A law professor stands above a dense crowd, microphone in hand and arm outstretched, urging students toward collective action in the wake of national tragedy. The title identifies him as Robert Fitter of CU Law School, speaking on May 5, 1970—an immediate response to the killing of four students that intensified campus unrest during the Vietnam War era. Faces turn upward from every angle, forming a living amphitheater of attention, grief, and resolve.

Behind the speakers, a long line of stone arches frames the gathering, emphasizing how public space on campus became a forum for protest and mourning. Students sit shoulder to shoulder on steps and ledges, some perched close to the front while others stand packed into the background, creating a sense of swelling momentum. The scene captures the texture of a memorial protest: not only speeches, but the shared silence, murmurs, and watchfulness that follow when a community is trying to decide what comes next.

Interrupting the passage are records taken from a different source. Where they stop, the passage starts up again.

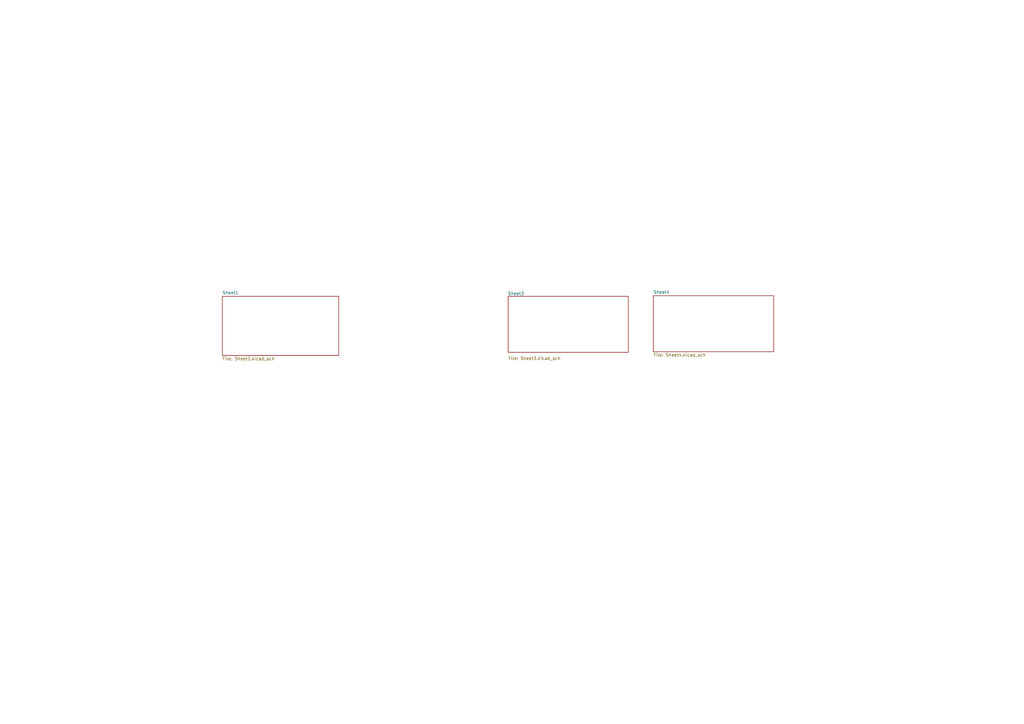
<source format=kicad_sch>
(kicad_sch
	(version 20231120)
	(generator "eeschema")
	(generator_version "8.0")
	(uuid "38786148-0fd1-46d3-8412-9a7876291ebf")
	(paper "A3")
	(lib_symbols)
	(sheet
		(at 208.407 121.539)
		(size 49.276 22.987)
		(stroke
			(width 0.1524)
			(type solid)
		)
		(fill
			(color 0 0 0 0.0000)
		)
		(uuid "26408935-5483-4e64-b037-b34c2a58be86")
		(property "Sheetname" "Sheet3"
			(at 208.28 121.158 0)
			(effects
				(font
					(size 1.27 1.27)
				)
				(justify left bottom)
			)
		)
		(property "Sheetfile" "Sheet3.kicad_sch"
			(at 208.407 146.2536 0)
			(effects
				(font
					(size 1.27 1.27)
				)
				(justify left top)
			)
		)
		(instances
			(project "IO_SDR_1.1"
				(path "/38786148-0fd1-46d3-8412-9a7876291ebf"
					(page "3")
				)
			)
		)
	)
	(sheet
		(at 267.97 121.285)
		(size 49.403 22.987)
		(fields_autoplaced yes)
		(stroke
			(width 0.1524)
			(type solid)
		)
		(fill
			(color 0 0 0 0.0000)
		)
		(uuid "643e53b8-38bd-42e3-86de-6cc8c6c09224")
		(property "Sheetname" "Sheet4"
			(at 267.97 120.5734 0)
			(effects
				(font
					(size 1.27 1.27)
				)
				(justify left bottom)
			)
		)
		(property "Sheetfile" "Sheet4.kicad_sch"
			(at 267.97 144.8566 0)
			(effects
				(font
					(size 1.27 1.27)
				)
				(justify left top)
			)
		)
		(instances
			(project "IO_SDR_1.1"
				(path "/38786148-0fd1-46d3-8412-9a7876291ebf"
					(page "4")
				)
			)
		)
	)
	(sheet
		(at 91.186 121.539)
		(size 47.752 24.257)
		(fields_autoplaced yes)
		(stroke
			(width 0.1524)
			(type solid)
		)
		(fill
			(color 0 0 0 0.0000)
		)
		(uuid "b3b43e8b-7f47-4b04-880b-01695a760090")
		(property "Sheetname" "Sheet1"
			(at 91.186 120.8274 0)
			(effects
				(font
					(size 1.27 1.27)
				)
				(justify left bottom)
			)
		)
		(property "Sheetfile" "Sheet1.kicad_sch"
			(at 91.186 146.3806 0)
			(effects
				(font
					(size 1.27 1.27)
				)
				(justify left top)
			)
		)
		(instances
			(project "IO_SDR_1.1"
				(path "/38786148-0fd1-46d3-8412-9a7876291ebf"
					(page "1")
				)
			)
		)
	)
	(sheet_instances
		(path "/"
			(page "1")
		)
	)
)

</source>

Moments like this help explain why the early 1970s remain pivotal in the history of student activism and free expression in higher education. By focusing on a call to strike, the photo points to the strategies students and faculty used to confront war, state violence, and the limits of institutional authority. For readers searching CU student protest history, Vietnam War demonstrations, or the campus response to the killing of four students, this image offers a grounded, human-scale window into an era when public dissent reshaped American universities.